• **Input**:
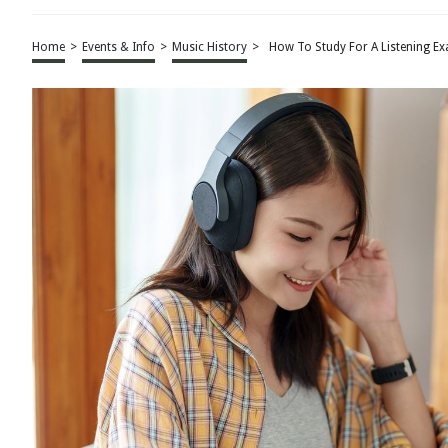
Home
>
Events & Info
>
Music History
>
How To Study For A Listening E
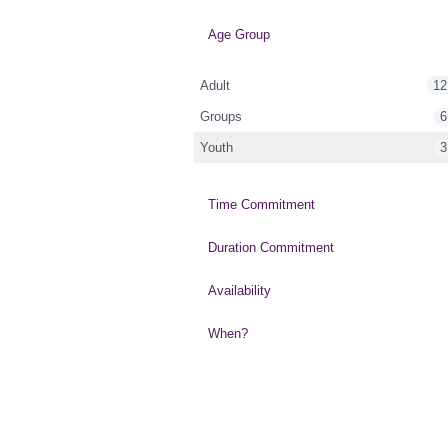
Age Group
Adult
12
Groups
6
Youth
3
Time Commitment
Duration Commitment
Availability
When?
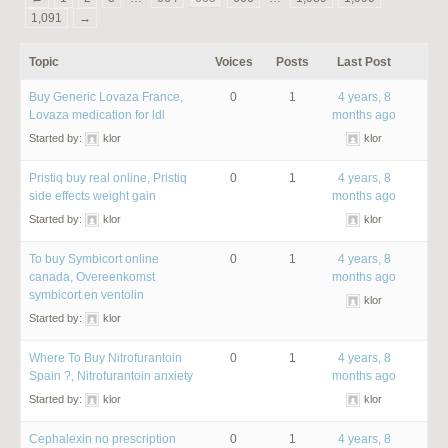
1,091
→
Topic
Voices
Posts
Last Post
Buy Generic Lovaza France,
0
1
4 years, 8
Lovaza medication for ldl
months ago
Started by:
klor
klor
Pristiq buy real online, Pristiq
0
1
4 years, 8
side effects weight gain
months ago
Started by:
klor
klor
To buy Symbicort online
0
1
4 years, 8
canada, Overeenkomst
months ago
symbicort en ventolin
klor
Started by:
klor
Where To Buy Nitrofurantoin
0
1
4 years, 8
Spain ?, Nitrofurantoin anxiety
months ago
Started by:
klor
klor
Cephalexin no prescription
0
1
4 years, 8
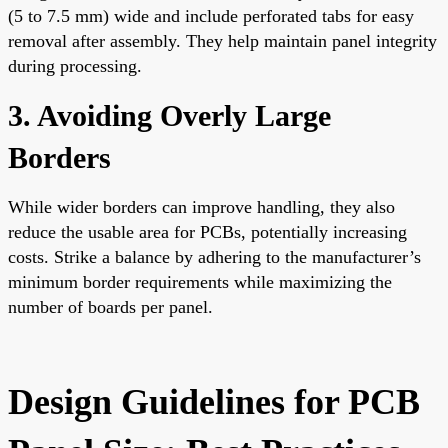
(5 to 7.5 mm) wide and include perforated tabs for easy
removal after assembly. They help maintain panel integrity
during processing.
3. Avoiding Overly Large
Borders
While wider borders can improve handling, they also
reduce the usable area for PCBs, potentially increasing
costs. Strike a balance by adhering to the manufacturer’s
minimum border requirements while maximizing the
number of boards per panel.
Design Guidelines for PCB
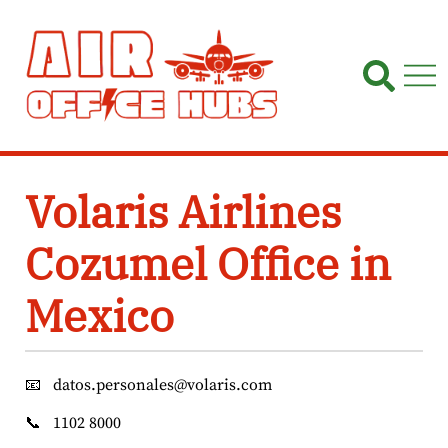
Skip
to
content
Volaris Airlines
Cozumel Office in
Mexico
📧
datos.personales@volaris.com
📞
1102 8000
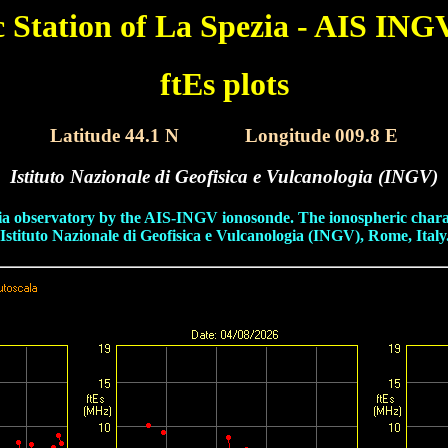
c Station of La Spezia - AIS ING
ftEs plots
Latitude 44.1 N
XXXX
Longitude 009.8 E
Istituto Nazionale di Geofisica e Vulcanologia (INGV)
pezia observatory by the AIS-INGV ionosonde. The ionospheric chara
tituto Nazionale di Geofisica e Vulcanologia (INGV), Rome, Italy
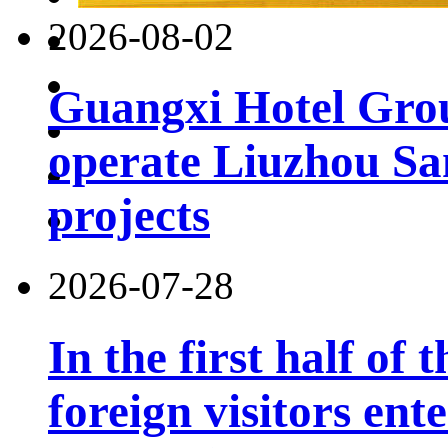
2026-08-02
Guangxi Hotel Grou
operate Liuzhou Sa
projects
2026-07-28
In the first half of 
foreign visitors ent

• **Job**: All records above need to be returned exactly. Omit the pictures.

• **Exercise output**:
Home
>
Events & Info
>
Music History
>
How To Study For A Listening E
Age Group
Adult
12
Groups
6
Youth
3
Time Commitment
Duration Commitment
Availability
When?
1,091
→
Topic
Voices
Posts
Last Post
Buy Generic Lovaza France,
0
1
4 years, 8
Lovaza medication for ldl
months ago
Started by:
klor
klor
Pristiq buy real online, Pristiq
0
1
4 years, 8
side effects weight gain
months ago
Started by:
klor
klor
To buy Symbicort online
0
1
4 years, 8
canada, Overeenkomst
months ago
symbicort en ventolin
klor
Started by:
klor
Where To Buy Nitrofurantoin
0
1
4 years, 8
Spain ?, Nitrofurantoin anxiety
months ago
Started by:
klor
klor
Cephalexin no prescription
0
1
4 years, 8
(5 to 7.5 mm) wide and include perforated tabs for easy
removal after assembly. They help maintain panel integrity
during processing.
3. Avoiding Overly Large
Borders
While wider borders can improve handling, they also
reduce the usable area for PCBs, potentially increasing
costs. Strike a balance by adhering to the manufacturer’s
minimum border requirements while maximizing the
number of boards per panel.
Design Guidelines for PCB
Skip
to
content
Volaris Airlines
Cozumel Office in
Mexico
📧
datos.personales@volaris.com
📞
1102 8000
c Station of La Spezia - AIS ING
ftEs plots
Latitude 44.1 N
XXXX
Longitude 009.8 E
Istituto Nazionale di Geofisica e Vulcanologia (INGV)
pezia observatory by the AIS-INGV ionosonde. The ionospheric chara
tituto Nazionale di Geofisica e Vulcanologia (INGV), Rome, Italy
2026-08-02
Guangxi Hotel Grou
operate Liuzhou Sa
projects
2026-07-28
In the first half of 
foreign visitors ent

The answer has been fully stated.